Avenger Logistics Poised to Join Chattanooga’s Roster of Rapidly Growing Firms

Avenger Logo

When Inc. magazine released its list in August of the 5,000 fastest-growing businesses since 2014, a majority of the Chattanooga companies on the list were in or serving the trucking and logistics industries.

Five of the nine local companies Inc. editors said had the most rapid revenue growth from 2014 to 2017 were either freight brokers, insurers or transportation service companies. Trident Transport, Lync America, Logistics Made Simple and Steam Logistics were featured firms by Inc., all with a revenue of over $11 million. Reliance Partners insurance made the list and reported revenue of approximately $5 million.

But Chattanooga’s fastest-growing freight broker wasn’t on the Inc. list this year because it is still too new.

Avenger Logistics, a freight brokerage and logistics company created in 2015 by former Gold Bond Inc. owner Don Godsey, is likely to be a top local contender on the 2019 Inc. list after growing from $9 million in sales in 2016 to more than $60 million this year. The company expects to top $100 million in sales next year.

“What has really made a difference for us is our ownership, leadership and the culture here,” said Bruce Clements, president of Avenger Logistics. “We’ve built a great team; we recruit and train good people, and we’re committed to doing what we need to do to serve our customers.”

If you move it on a truck, or a plane or a boat, we want to help.

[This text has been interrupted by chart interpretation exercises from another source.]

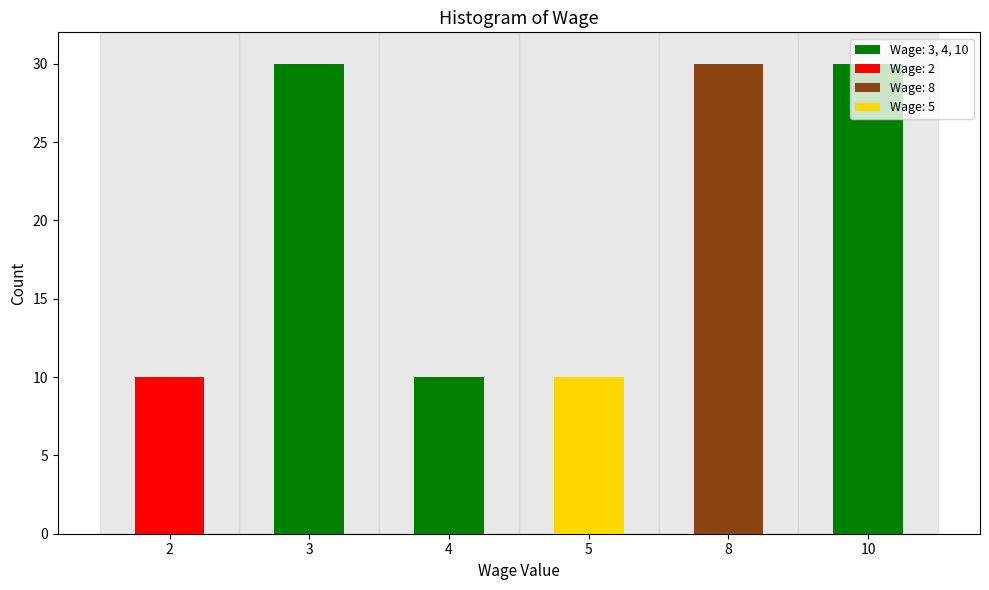

Approximately how many times larger is the value at 8 compared to 10?

1.0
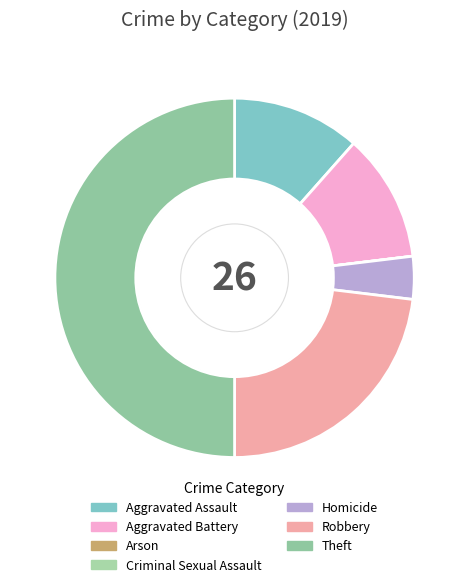

To the nearest percent, what percentage of the pie is Homicide?

4%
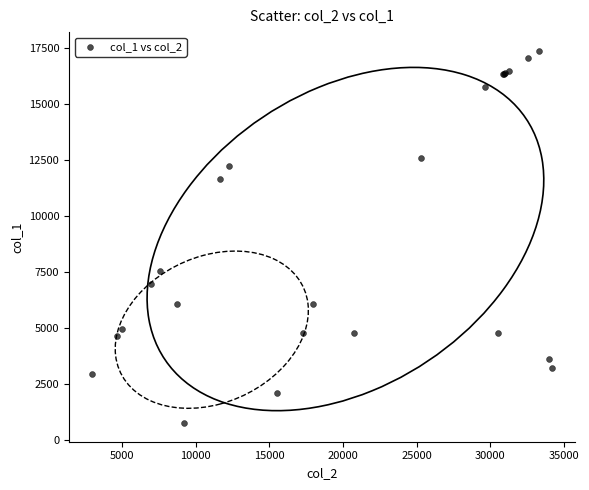

What Y value in the scatter plot is closest to 9076?

7541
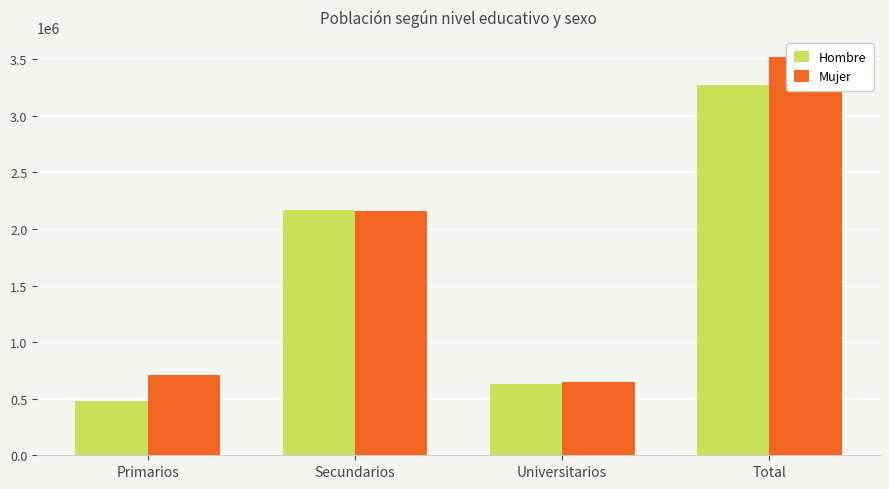

What is the label of the 3rd bar from the left?

Universitarios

Whether it is one pallet weighing 100 pounds or one piece weighing 200,000 pounds, we can move it for you.

Jason Roberts, Avenger Logistics’ director of business development


Those are lessons many of Avenger’s managers learned at Access America, the freight brokerage startup founded in Chattanooga in 2002 that grew to more than $500 million in revenues by the time it was sold and merged with Coyote Logistics (later sold to UPS) in 2014.

So far, Avenger is growing even faster than Access America did in its first three years.

Avenger, which includes many former Access America managers, started as a flatbed specialty transporter and remains a major heavy hauler. But Avenger is rapidly expanding across all types of industry and freight movements, including flatbed, heavy haul, overdimensional, van, LTL intermodal, air or ocean shipments.

“If you move it on a truck, or a plane or a boat, we want to help,” said Jason Roberts, Avenger Logistics’ director of business development. “Whether it is one pallet weighing 100 pounds or one piece weighing 200,000 pounds, we can move it for you.”

Chattanooga is home to two of America’s top 10 long-haul trucking firms — U.S. Xpress Enterprises and Covenant Transport — and has a major Amazon fulfillment center. U.S. Xpress ranks No. 21 on the Transport Topics Top 100 list of the largest for-hire companies in North America, and Covenant ranks No. 47.

But for all the giants in town and in the industry, more than 80% of all trucking companies still have fewer than five trucks and there are still tens of thousands of businesses across North America needing to ship their products via truck, Roberts said.

Connecting shippers with truckers able to deliver that freight is the daily challenge for workers at Avenger Logistics. A list of prospective clients is put on the board above Clements’ desk every day.

“We really think we have just begun to scratch the surface for our growth,” Roberts said. “We are adding about three or four employees a month and our business plan is to grow to about 100 employees or more by the end of the year.”


The city of Chattanootga, Tenn. (Mark Gilliland/Associated Press)

In the company’s Shallowford Road office, dozens of Avenger workers make the connections to ship goods all across North America. Several times a day, the gong sounds — and staff cheers go up — when sales representatives achieve another sales target or milestone. Bells ring when employees make new sales and Avenger has regular contests, employee luncheons and other events to make their jobs, which can often by quite stressful, as much fun and rewarding as possible.

Each Avenger employee, whom the company calls a “team member,” handles both the sales and service for each client, rather than splitting the functions like many other freight brokers. Local staff are empowered to make the contract, arrange the shipment and hire the trucking service to meet each customer’s need.

“We give our team members the training and tools to do their job and try to empower them for success in meeting customer needs,” Roberts said.

Avenger’s 11,000-square-foot office includes an on-site workout room with a variety of exercise equipment and, similar to Godsey’s other businesses, a chapel for those want to pray, meditate or take time for reflection.

Within the next six months, the company expects to move to a new office more than twice as big as its local staff grows to more than 100. Currently, Avenger has one other office in Minneapolis, but others are planned as the business grows, Roberts said.

Godsey, who jokes that he retired “for a couple of weeks” after selling Gold Bond to his son and briefly running an outdoor sign company, said he was attracted to the trucking business while traveling to Florida and seeing the number and variety of trucks on the road. But in exploring the industry, Godsey discovered that freight brokers that arrange shipments but don’t actually own the trucks or equipment are often more profitable and less risky.

“We are more than simply a transportation resource for our customers — we are truly strategic partners, serving a key role in the success of their supply chains,” Godsey says on the company’s website. “We’re here to listen and respond to your ever-changing needs.”